-- Task input follows --

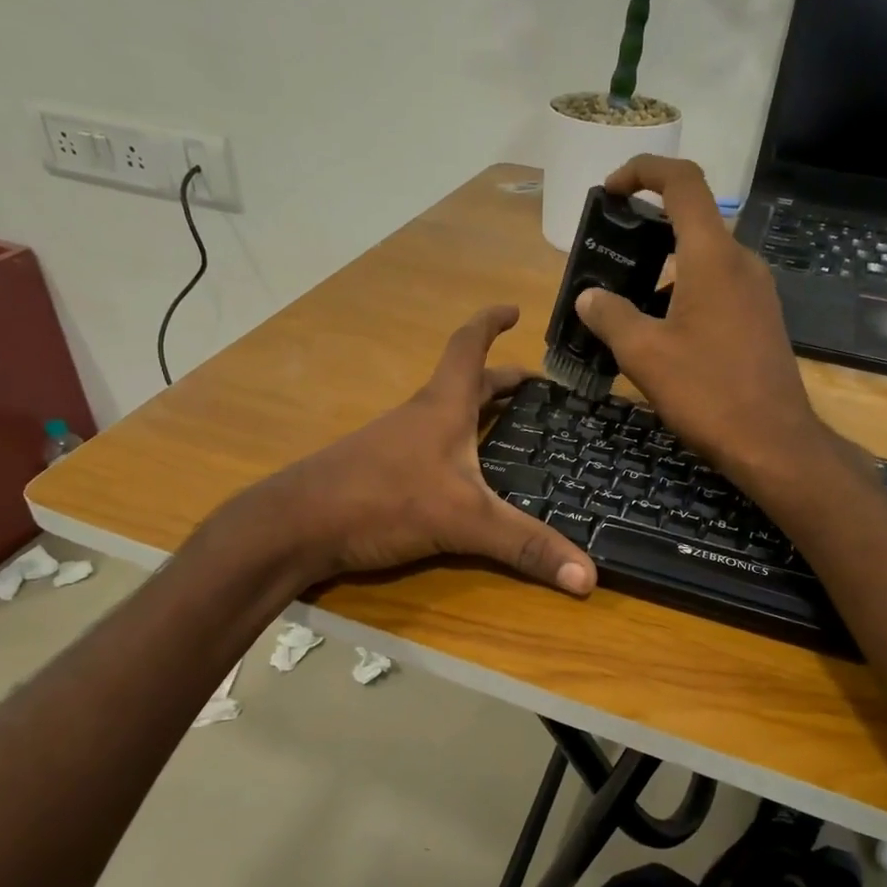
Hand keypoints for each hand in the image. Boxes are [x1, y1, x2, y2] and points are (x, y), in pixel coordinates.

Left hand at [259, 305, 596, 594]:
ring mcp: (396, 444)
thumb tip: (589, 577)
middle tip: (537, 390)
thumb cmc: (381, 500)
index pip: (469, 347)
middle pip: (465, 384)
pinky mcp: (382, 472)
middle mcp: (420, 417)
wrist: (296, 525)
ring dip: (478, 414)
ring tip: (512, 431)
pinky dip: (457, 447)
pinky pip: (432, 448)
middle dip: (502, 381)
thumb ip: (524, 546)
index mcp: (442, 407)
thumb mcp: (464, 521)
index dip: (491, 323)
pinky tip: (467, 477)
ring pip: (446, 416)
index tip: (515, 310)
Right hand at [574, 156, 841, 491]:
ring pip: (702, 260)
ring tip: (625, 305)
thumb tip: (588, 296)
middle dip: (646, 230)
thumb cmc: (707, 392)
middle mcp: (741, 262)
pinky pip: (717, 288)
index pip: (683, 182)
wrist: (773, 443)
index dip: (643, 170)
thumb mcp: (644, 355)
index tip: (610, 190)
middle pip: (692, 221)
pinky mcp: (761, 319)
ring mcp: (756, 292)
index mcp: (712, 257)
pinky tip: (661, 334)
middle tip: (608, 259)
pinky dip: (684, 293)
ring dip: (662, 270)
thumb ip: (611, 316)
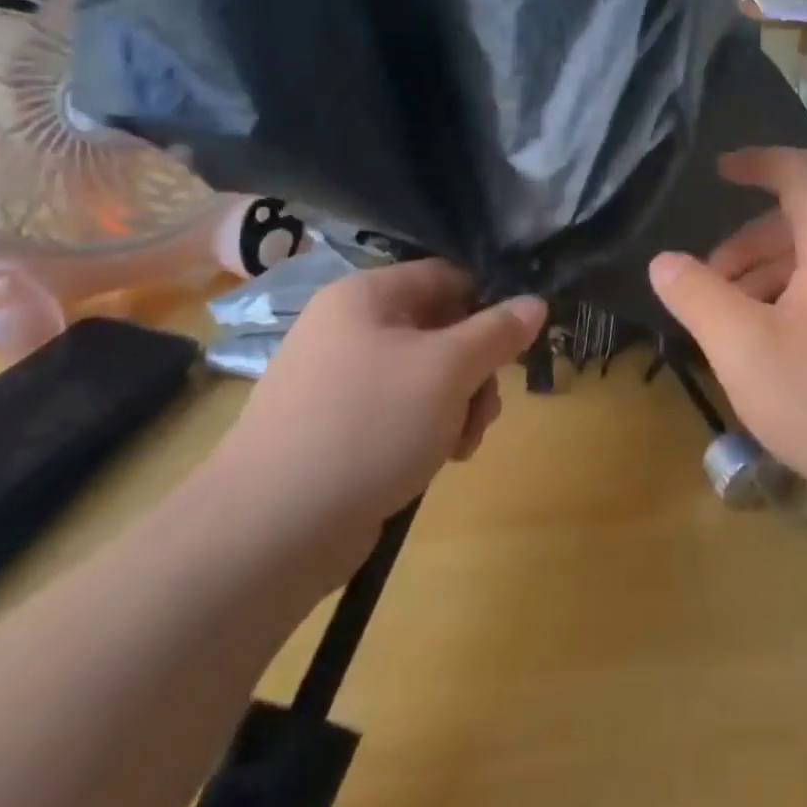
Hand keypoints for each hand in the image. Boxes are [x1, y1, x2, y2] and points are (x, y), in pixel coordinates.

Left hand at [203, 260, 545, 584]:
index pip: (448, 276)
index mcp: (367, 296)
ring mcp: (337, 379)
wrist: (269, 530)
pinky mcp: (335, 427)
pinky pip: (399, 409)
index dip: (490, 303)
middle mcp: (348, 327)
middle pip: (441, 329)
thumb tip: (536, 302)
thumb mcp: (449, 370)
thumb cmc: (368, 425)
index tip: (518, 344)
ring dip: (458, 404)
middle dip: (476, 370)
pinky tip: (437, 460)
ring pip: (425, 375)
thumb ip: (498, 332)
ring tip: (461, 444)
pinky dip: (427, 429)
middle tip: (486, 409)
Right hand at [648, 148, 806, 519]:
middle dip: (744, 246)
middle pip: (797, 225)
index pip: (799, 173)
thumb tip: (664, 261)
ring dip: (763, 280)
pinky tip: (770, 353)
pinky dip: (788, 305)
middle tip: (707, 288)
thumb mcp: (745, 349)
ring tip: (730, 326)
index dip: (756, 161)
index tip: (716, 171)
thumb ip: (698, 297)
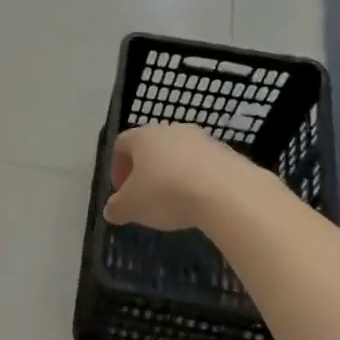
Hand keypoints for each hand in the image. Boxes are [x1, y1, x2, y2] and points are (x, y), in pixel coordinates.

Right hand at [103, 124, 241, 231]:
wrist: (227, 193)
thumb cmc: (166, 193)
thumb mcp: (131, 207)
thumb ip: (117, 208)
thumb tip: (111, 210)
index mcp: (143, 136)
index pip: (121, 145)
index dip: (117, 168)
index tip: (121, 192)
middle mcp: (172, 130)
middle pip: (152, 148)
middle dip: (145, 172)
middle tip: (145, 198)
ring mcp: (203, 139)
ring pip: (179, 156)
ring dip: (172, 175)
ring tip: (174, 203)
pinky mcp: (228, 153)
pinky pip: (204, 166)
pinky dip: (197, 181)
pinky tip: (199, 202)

-- Task input concluded --

* **What to do**
Provide a count of the lines in the data above that include the word "Right", stating the number alone.

* **Task result**
3